▶ [Partes del ejercicio]:
A - Enumera todas las personas que el fragmento sobre Borges menciona por su nombre, sin contar al propio Borges.
B - Reescribe los registros desde su inicio y detente después de la línea que contiene "La sécheresse de". Cambia "Twitter" por "Mastodon" y deja todo lo demás sin alterar.

*** Fragmento seleccionado

Como Borges habla de libros, y prácticamente solo de libros, se dice que es un autor libresco, cuando tal vez sea el autor menos libresco de la historia de la literatura. Por dos razones principales: porque
vive los libros, y por tanto al escribir de libros está siendo radicalmente vitalista; y porque nadie como él ha desenmascarado el artificio de los libros, el modo en que la literatura se interpone entre el lector y la percepción de la vida (despejando así esta percepción).
Además, la experiencia misma de leer a Borges es vital, revitalizadora. Lo libresco remite a la letra muerta, polvorienta. Nada más alejado de Borges, que vive la letra y le da vida. Como dijo de él Savater, ningún autor tiene menos líneas inertes. La escritura de Borges es una escritura vibrante, siempre pasan cosas en ella. Sus libros son lo contrario de mortecinos.
Una de las frases más famosas de Borges, que citan quienes sostienen que es un autor alejado de la vida (el último, Vargas Llosa en su Medio siglo con Borges), hay que entenderla justo al revés. La frase es: “La biblioteca de mi padre ha sido el acontecimiento capital de mi vida”. Si el acento lo ponemos no en la contraposición entre biblioteca y vida –es decir, en la biblioteca como lo opuesto a la vida–, sino en acontecimiento, tendremos el significado correcto. Es la lectura como acontecimiento lo que caracteriza a Borges. Otra de sus frases (hay más así en su obra) viene a decir lo mismo: “Pocas cosas me han ocurrido y muchas he leído. Mejor dicho: pocas cosas me han ocurrido más dignas de memoria que el pensamiento de Schopenhauer o la música verbal de Inglaterra”. Los hechos del intelecto son cosas que ciertamente ocurren.
En realidad, todo es vida aquí, incluida la muerte, que solo es algo desde la vida. El pensamiento de Borges se apoya en el filósofo irlandés Berkeley (con su curioso empirismo idealista) y, más aún, en el alemán Schopenhauer. A ambos los junta en el poema “Amanecer”: “reviví la tremenda conjetura / de Schopenhauer y de Berkeley / que declara que el mundo / es una actividad de la mente, / un sueño de las almas”. La filosofía de Schopenhauer (aunque esta vez no cita su nombre) queda expuesta de manera más explícita en “La Recoleta”, donde recrea una visita al cementerio de Buenos Aires donde pensaba que estaría su tumba (aunque finalmente está en Ginebra):
Equivocamos esa paz con la muerte
y creemos anhelar nuestro fin
y anhelamos el sueño y la indiferencia.
Vibrante en las espadas y en la pasión
y dormida en la hiedra,
solo la vida existe.
El espacio y el tiempo son formas suyas,
son instrumentos mágicos del alma,
y cuando esta se apague,
se apagarán con ella el espacio, el tiempo y la muerte,
como al cesar la luz
caduca el simulacro de los espejos
que ya la tarde fue apagando.

******
*** Datos de origen

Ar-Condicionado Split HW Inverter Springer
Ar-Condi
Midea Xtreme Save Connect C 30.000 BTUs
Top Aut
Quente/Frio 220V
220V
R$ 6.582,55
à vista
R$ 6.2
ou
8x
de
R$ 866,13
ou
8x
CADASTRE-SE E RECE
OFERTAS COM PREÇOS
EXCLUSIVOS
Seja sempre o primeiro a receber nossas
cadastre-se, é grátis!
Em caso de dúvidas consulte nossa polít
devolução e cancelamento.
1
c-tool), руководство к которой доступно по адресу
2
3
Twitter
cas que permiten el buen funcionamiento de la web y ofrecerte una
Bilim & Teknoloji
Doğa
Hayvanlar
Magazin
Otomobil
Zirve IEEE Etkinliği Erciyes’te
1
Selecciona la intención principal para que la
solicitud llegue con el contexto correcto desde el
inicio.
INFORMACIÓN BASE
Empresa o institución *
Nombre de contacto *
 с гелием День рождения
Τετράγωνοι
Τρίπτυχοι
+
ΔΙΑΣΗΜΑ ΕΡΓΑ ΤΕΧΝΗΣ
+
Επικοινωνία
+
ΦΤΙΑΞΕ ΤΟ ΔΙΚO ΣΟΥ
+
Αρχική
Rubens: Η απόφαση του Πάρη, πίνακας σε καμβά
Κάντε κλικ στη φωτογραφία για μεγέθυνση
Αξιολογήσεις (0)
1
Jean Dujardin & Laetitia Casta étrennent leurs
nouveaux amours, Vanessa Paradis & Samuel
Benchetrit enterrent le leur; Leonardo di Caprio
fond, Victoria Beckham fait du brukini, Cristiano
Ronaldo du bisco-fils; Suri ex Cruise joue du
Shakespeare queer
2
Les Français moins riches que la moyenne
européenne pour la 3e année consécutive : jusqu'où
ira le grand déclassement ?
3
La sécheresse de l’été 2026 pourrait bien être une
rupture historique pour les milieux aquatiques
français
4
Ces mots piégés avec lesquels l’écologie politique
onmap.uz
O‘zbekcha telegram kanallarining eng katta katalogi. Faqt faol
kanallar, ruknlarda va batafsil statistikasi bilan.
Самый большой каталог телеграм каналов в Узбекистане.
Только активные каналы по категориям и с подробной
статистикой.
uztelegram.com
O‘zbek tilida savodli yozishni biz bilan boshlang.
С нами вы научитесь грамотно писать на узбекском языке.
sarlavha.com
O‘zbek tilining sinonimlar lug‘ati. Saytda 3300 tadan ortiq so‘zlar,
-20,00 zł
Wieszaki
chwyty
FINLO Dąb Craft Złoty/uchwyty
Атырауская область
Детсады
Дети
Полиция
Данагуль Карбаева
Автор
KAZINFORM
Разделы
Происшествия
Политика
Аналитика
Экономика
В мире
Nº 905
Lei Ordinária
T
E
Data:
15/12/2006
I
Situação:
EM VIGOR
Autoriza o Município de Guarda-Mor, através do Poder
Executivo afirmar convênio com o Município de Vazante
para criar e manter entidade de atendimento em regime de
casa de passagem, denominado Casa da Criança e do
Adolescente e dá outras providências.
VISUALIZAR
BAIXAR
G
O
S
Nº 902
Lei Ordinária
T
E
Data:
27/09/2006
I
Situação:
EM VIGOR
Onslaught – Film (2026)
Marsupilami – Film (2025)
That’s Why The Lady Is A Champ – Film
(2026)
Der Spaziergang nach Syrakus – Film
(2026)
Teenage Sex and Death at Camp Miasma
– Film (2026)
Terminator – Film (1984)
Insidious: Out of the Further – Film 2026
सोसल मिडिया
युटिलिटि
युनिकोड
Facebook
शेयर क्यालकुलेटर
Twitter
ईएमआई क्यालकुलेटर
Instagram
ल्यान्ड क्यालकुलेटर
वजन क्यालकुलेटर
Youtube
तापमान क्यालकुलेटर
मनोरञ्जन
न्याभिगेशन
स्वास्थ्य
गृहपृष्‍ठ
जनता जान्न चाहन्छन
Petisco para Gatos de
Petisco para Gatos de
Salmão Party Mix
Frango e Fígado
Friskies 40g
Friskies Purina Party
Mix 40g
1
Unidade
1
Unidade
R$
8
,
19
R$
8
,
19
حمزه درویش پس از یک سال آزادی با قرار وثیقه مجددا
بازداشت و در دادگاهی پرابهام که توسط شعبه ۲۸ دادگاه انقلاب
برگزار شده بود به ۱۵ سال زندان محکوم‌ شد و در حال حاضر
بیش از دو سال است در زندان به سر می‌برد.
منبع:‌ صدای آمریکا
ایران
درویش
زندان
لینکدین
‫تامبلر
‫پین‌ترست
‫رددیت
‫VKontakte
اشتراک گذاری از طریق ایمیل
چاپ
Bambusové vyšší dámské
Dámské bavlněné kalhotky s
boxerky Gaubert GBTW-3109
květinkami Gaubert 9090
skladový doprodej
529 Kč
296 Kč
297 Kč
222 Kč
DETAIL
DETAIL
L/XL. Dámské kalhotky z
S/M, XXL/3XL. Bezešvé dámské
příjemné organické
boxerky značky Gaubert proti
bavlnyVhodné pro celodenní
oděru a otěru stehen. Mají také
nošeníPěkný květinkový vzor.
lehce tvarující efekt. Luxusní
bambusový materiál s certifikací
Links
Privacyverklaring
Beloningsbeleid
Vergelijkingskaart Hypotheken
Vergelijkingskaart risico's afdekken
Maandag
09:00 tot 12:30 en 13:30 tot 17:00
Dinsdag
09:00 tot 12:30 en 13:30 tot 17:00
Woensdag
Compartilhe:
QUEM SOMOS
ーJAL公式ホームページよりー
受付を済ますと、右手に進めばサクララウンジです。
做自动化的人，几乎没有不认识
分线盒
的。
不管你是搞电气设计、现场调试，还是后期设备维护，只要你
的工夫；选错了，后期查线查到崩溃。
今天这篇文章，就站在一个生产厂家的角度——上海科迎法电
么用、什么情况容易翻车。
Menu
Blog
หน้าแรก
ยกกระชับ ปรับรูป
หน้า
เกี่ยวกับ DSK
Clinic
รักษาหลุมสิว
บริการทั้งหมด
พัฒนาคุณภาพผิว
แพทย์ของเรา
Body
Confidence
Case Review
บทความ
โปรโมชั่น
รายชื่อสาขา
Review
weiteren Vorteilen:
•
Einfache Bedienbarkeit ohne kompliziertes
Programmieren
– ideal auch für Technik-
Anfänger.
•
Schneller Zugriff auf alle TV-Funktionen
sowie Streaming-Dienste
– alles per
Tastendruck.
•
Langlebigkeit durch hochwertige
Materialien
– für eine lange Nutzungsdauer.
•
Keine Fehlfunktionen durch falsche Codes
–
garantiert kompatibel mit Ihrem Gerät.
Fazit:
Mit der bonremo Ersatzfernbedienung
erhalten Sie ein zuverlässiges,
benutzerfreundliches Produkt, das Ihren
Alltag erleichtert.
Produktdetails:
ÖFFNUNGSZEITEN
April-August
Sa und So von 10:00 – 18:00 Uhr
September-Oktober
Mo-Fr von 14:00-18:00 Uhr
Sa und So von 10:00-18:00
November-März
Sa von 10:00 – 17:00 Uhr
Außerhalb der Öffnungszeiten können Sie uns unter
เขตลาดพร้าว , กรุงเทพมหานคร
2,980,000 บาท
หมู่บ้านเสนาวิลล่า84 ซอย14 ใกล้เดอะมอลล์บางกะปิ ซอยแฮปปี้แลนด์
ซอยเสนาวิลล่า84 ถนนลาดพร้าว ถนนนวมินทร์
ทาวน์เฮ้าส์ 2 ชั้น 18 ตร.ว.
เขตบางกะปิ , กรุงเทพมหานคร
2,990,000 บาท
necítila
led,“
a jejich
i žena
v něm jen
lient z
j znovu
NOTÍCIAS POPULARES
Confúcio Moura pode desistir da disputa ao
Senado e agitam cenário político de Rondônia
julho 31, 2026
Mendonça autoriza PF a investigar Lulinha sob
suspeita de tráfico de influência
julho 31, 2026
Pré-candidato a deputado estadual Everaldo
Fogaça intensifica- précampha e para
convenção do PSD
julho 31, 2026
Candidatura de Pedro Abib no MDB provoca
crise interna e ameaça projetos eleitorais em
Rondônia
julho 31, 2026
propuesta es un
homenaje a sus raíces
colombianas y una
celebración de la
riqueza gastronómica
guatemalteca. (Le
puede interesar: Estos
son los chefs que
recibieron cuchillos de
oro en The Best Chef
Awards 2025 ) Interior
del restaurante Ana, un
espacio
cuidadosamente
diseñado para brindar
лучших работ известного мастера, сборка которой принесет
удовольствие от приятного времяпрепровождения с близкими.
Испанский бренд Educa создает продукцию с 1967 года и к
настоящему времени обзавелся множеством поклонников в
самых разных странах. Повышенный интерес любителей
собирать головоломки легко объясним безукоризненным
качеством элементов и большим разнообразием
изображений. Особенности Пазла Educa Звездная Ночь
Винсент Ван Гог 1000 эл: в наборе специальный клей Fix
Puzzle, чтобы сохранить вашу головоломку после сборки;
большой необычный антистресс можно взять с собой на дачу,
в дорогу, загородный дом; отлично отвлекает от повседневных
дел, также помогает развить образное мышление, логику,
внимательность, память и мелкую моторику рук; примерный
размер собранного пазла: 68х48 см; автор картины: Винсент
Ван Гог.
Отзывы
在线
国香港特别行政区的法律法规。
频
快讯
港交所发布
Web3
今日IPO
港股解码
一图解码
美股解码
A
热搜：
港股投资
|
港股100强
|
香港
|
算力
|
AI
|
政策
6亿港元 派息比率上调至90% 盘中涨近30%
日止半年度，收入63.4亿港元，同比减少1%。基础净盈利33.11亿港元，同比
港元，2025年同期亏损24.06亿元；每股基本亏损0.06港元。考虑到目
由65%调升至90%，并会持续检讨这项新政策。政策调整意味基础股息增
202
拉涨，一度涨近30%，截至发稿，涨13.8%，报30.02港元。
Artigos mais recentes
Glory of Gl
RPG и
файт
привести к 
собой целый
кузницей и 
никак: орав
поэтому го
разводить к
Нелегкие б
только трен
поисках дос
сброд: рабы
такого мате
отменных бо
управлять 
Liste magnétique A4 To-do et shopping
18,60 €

******

▶ [Conjunto de respuestas]:
A - Savater, Vargas Llosa, Berkeley y Schopenhauer.

B -
Ar-Condicionado Split HW Inverter Springer
Ar-Condi
Midea Xtreme Save Connect C 30.000 BTUs
Top Aut
Quente/Frio 220V
220V
R$ 6.582,55
à vista
R$ 6.2
ou
8x
de
R$ 866,13
ou
8x
CADASTRE-SE E RECE
OFERTAS COM PREÇOS
EXCLUSIVOS
Seja sempre o primeiro a receber nossas
cadastre-se, é grátis!
Em caso de dúvidas consulte nossa polít
devolução e cancelamento.
1
c-tool), руководство к которой доступно по адресу
2
3
Mastodon
cas que permiten el buen funcionamiento de la web y ofrecerte una
Bilim & Teknoloji
Doğa
Hayvanlar
Magazin
Otomobil
Zirve IEEE Etkinliği Erciyes’te
1
Selecciona la intención principal para que la
solicitud llegue con el contexto correcto desde el
inicio.
INFORMACIÓN BASE
Empresa o institución *
Nombre de contacto *
 с гелием День рождения
Τετράγωνοι
Τρίπτυχοι
+
ΔΙΑΣΗΜΑ ΕΡΓΑ ΤΕΧΝΗΣ
+
Επικοινωνία
+
ΦΤΙΑΞΕ ΤΟ ΔΙΚO ΣΟΥ
+
Αρχική
Rubens: Η απόφαση του Πάρη, πίνακας σε καμβά
Κάντε κλικ στη φωτογραφία για μεγέθυνση
Αξιολογήσεις (0)
1
Jean Dujardin & Laetitia Casta étrennent leurs
nouveaux amours, Vanessa Paradis & Samuel
Benchetrit enterrent le leur; Leonardo di Caprio
fond, Victoria Beckham fait du brukini, Cristiano
Ronaldo du bisco-fils; Suri ex Cruise joue du
Shakespeare queer
2
Les Français moins riches que la moyenne
européenne pour la 3e année consécutive : jusqu'où
ira le grand déclassement ?
3
La sécheresse de l’été 2026 pourrait bien être une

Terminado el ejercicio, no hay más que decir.